We developed a prototype fo a browser extension compatible with all browsers running Manifest V2 in JavaScript that interacts with the chat.openai.com frontend to grab code blocks generated by ChatGPT and run them through a static vulnerability scanner. The results of the scan are consolidated into a letter grade- A through F- on the code's overall security, and the details of specific vulnerabilities found. We display the results of the scan after the GPT code block, so developers can easily compare the results with the code. Currently, this extension only works for generated JavaScript code snippets, but we plan on extending compatibility to other coding languages.

How does it work?

Monitor chat.openai.com for generated code blocks
Capture any generated code blocks.
Send code block to the vulnerability scanner (WIP)
Consolidate a report on any returned vulnerabilities
Display a letter grade A - F for the generated code's overall security, and details on specific vulnerabilities.

Challenges

The initial main challenge was identifying static code analysis libraries. There are several that exist with different capabilities with a wide variety of ranges in the vulnerabilities they are looking for. Additionally, several of these libraries only review a single programming language. For this initial proof of concept, we are using ESLint to analyze JavaScript code.

Accomplishments

Finding a way to extract the embedded code blocks and convert that for the static code analyzer to be able to consume it was a big accomplishment. Because ChatGPT pushes text updates to the client-side token-by-token, we had to play around with code sleep times to get something that won't take too long to load, but will still be able to wait long enough for the full code block to be printed- a 10 second wait accomplishes this in the case of most scripts. To further improve this, we could look more into the front-end scripts to see if there are any events called when GPT finishes printing client-side text, rather than when it starts.

What we learned

The page setup of chat.openai.com makes it very clear to identify code blocks, additionally the code block is labeled with the programming language. This was an extremely helpful find. We learned a bit more about HTML traversal and content scraping, as well as how to connect a browser-side JS extension to another client tool (vulnerability scanner).

What's next?

Extend the grader to incorporate more or different static analysis libraries to support additional languages.
Make wait times for GPT text dynamic on the client side so that long code blocks can be fully captured.

Citations

[1] R. Khoury, A. R. Avila, J. Brunelle and B. M. Camara, "How Secure is Code Generated by ChatGPT?," 2023 IEEE International Conference on Systems, Man, and Cybernetics (SMC), Honolulu, Oahu, HI, USA, 2023, pp. 2445-2451, doi: 10.1109/SMC53992.2023.10394237.

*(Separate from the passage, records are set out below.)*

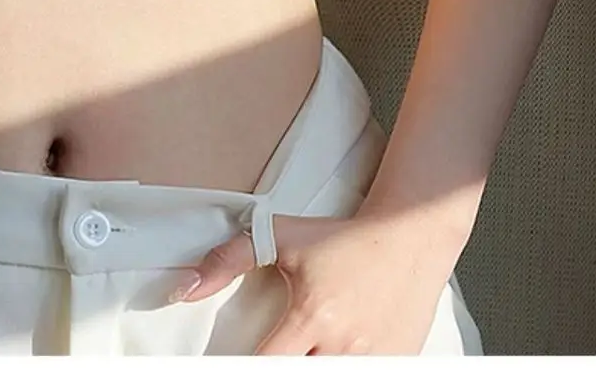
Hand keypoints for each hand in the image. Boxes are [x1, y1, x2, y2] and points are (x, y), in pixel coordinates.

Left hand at [170, 211, 460, 354]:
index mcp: (312, 316)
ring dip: (314, 364)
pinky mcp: (400, 358)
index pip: (264, 365)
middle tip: (282, 349)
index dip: (244, 367)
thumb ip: (227, 260)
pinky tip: (337, 350)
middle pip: (298, 376)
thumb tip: (184, 289)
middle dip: (286, 365)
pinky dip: (347, 363)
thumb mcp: (280, 237)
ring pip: (329, 376)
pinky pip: (367, 374)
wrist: (411, 233)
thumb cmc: (346, 237)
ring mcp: (376, 356)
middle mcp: (344, 343)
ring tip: (308, 347)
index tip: (235, 360)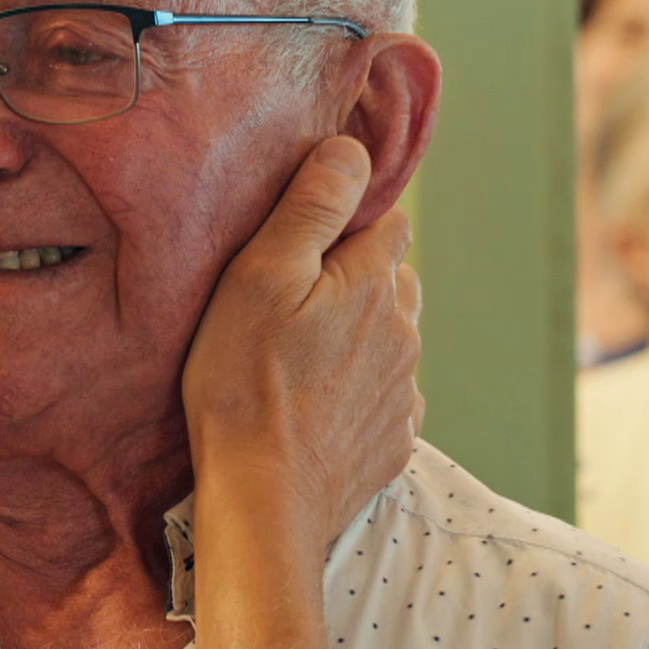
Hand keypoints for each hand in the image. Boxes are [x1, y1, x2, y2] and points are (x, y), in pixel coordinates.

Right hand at [183, 134, 421, 543]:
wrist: (263, 498)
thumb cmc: (245, 381)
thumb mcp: (260, 276)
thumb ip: (311, 207)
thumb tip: (352, 150)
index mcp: (373, 283)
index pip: (389, 221)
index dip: (352, 220)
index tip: (309, 238)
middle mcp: (403, 332)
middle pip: (394, 281)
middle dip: (359, 278)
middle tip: (297, 300)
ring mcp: (404, 392)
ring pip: (393, 339)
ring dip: (361, 336)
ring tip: (302, 355)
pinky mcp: (394, 440)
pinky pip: (387, 397)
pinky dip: (362, 391)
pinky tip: (318, 403)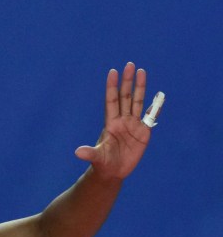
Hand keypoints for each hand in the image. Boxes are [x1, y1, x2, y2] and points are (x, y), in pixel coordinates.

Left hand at [75, 62, 157, 180]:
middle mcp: (122, 120)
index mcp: (111, 123)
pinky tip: (159, 96)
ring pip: (137, 101)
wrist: (113, 171)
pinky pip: (150, 116)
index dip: (112, 87)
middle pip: (125, 97)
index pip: (112, 101)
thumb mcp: (96, 158)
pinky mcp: (143, 132)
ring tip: (142, 71)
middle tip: (129, 65)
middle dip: (127, 81)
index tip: (113, 72)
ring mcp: (133, 125)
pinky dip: (155, 106)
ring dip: (140, 87)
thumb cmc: (102, 163)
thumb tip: (77, 152)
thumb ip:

[2] S. Hamer, M. d'Amorim, and L. Williams, "Just another copy and paste? Comparing the security vulnerabilities of ChatGPT generated code and StackOverflow answers," IEEE Symposium on Security and Privacy Workshops (SPW), 2024, doi: 10.48550/arXiv.2403.15600

[3] Z. Liu, Y. Tang, X. Luo, Y. Zhou and L. F. Zhang, "No Need to Lift a Finger Anymore? Assessing the Quality of Code Generation by ChatGPT," in IEEE Transactions on Software Engineering, doi: 10.1109/TSE.2024.3392499.